En descendant l’escalier roulant de l’aéroport, je commence à me sentir bizarre, la poitrine subitement alourdie. L’impression que je pensais n’avoir que si je consommais la relation avec Benjamin est subitement apparue : l’impression très forte que je venais de trahir Bernadette, sa femme.
Le fait d’avoir partagé nos sentiments l’un envers l’autre, Benjamin et moi, aurait dû alléger le fardeau ?!
C’est le contraire qui vient de se passer. Je n’y comprends rien.
Ce sentiment de trahison pèse infiniment lourd dans ma poitrine et dans mon corps. Je ne me souviens pas d’avoir supporté un tel secret, un tel poids, depuis plus de 20 ans, et encore. Les secrets, je m’en passe et fais en sorte qu’aucun ne me pèse : je n’ai donc pas de secrets !
C’est vendredi soir. Je rentre à la maison. Le lendemain matin, une amie m’appelle au secours pour m’occuper de sa fille. Je vais la chercher et passe la journée à regarder un film puis bricoler avec elle avant d’aller auprès de Bernadette. Elle vient d’être très malade pendant plusieurs semaines et, même si elle va beaucoup mieux, je lui ai promis que j’irais tous les jours en fin de journée. Cette promesse date naturellement de bien avant la discussion avec Benjamin à l’aéroport et je ne peux pas trouver d’excuse pour ne plus y aller. La vie me pousse au fond de mes limites pour que je dépasse quelque chose que je ne connais pas encore.
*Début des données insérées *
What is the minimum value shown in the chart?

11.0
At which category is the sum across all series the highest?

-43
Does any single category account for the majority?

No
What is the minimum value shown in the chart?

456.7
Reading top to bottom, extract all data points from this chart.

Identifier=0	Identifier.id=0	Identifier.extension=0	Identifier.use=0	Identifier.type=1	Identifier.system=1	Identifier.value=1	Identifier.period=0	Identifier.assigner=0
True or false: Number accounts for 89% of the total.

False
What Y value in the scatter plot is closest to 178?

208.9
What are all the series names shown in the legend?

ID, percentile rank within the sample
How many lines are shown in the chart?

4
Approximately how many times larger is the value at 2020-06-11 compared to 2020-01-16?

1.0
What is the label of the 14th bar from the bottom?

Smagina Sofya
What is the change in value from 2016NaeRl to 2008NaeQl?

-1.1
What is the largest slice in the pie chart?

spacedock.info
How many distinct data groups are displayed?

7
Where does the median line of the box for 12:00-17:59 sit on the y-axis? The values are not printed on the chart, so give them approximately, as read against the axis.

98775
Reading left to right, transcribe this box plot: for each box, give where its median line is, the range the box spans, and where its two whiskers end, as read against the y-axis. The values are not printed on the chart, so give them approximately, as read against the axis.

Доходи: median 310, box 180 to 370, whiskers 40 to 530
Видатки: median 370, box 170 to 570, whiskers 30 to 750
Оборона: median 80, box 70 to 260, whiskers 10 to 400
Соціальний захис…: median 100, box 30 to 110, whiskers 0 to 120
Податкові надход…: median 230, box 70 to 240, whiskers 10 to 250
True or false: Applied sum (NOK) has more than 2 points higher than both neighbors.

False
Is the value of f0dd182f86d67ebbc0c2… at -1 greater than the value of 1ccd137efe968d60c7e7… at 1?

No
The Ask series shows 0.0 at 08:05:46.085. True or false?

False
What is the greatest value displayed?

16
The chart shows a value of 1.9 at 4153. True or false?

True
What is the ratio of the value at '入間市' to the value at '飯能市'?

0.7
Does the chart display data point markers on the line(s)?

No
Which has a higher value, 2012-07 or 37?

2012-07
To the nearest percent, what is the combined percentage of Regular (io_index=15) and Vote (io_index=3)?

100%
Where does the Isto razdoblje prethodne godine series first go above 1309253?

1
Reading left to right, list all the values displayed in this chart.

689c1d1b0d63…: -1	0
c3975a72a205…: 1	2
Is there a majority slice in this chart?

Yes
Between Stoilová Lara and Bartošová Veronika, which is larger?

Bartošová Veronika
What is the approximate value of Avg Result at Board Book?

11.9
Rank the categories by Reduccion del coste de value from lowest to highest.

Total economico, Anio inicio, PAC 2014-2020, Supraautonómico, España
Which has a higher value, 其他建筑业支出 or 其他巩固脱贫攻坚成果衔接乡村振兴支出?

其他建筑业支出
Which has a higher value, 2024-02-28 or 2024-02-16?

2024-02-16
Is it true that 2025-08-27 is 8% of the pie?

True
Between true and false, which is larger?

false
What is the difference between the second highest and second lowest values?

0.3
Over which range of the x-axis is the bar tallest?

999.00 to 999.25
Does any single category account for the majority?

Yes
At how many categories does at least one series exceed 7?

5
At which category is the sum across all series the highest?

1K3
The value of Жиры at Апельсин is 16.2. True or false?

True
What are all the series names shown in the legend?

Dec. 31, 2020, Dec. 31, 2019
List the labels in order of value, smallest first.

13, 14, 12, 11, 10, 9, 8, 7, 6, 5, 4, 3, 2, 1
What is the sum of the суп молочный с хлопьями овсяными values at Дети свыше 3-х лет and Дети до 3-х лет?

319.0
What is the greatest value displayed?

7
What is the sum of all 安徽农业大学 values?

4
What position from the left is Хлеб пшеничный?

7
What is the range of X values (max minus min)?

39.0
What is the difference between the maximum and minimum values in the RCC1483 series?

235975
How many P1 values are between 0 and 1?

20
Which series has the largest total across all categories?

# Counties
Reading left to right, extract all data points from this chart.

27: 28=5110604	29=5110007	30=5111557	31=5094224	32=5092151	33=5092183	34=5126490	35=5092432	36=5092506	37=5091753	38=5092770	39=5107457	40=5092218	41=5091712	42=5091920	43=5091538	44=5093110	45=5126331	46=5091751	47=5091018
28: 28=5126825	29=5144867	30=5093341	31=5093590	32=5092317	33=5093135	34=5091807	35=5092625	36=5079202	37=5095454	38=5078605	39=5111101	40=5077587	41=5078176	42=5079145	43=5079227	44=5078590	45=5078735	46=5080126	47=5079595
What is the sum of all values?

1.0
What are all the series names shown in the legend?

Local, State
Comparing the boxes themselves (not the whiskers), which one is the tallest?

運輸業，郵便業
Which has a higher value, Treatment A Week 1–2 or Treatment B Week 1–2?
«Bernadette a décidé de t’aimer», m’a dit un jour Benjamin, m’expliquant que sa femme aime ou n’aime pas, sans milieu, et que, en décidant ainsi de m’aimer, je suis privilégiée. Je sens le poids d’une amitié que je n’ai pas demandée, une responsabilité aussi puisqu’il m’explique que je suis sa seule amie, dorénavant, puisque les autres sont décédées. Oufff…
J’arrive chez elle complètement bizarre. Je dois avoir l’air simplement fatiguée car elle n’a pas l’air de se douter de quoi que ce soit. Je passe un temps simplement agréable avec elle puis rentre à la maison. Il était temps. Je me sentais tellement mal face à elle même si elle ne sait rien. Justement. Le secret est là et je n’aime pas les cachotteries, les mensonges, les choses pas claires et malhonnêtes. Je suis profondément droite, une qualité qui est parfois difficile à supporter mais m’apporte toujours de bons résultats.
Le fardeau est trop lourd. J’ai besoin de le libérer, de faire sortir ce qui me pèse tant et fait mal. Je mets de la musique et commence à danser. La danse est mon exutoire. C’est ainsi que j’arrive, seule, à m’auto-thérapeutiser en laissant sortir les émotions, les images, les mots et la compréhension, pour laisser place à la guérison de la blessure.
Je danse, je danse, les larmes commencent à monter, les images suivent bientôt. Je comprends que ce n’est pas l’impression de trahison qui me pèse tant. Ce sont mes peurs d’aimer et d’être aimée. Ces peurs que je porte depuis si longtemps.
Dans ma visualisation dansante, je vois Benjamin venir à ma rencontre et m’ouvrir ses bras. Je combats, je refuse, je pleure, je crie, j’ai mal.
Il reste calme, les bras ouverts, simplement. Je pleure de plus belle, laissant monter les peurs pour qu’elles se transforment tranquillement. Je les accueille car je n’en ai plus besoin. Je suis prête à aimer et être aimée. Elles n’ont plus leur place dans ma vie.
Quelque chose se transforme doucement et je finis par accepter les bras de Benjamin, qui me sert fort et tendrement, simplement, m’aimant inconditionnellement. Le processus aura pris plus de 30 minutes.
Je me sens calmée ensuite. Je décante ce flot d’émotions qui provient d’une blessure d’enfance très profonde qui m’a fait vivre dans une croyance de non-mérite et de non-droit à l’Amour depuis toute petite, que ce soit le donner ou le recevoir.
Le lendemain, je me sens bien. L’impression de trahison a presque totalement disparu. Je redeviens l’amie de Bernadette comme si de rien n’était, enfin presque.
Ce qui compte, c’est d’avoir réalisé la cause de ma souffrance qui n’était, finalement, pas ce que je pensais. Certes, le fait de vivre avec ce secret est dérangeant pour moi mais beaucoup plus vivable maintenant.
Benjamin et moi n’avons pas trahi Bernadette.
Nous sommes sur un chemin d’enseignement… simplement.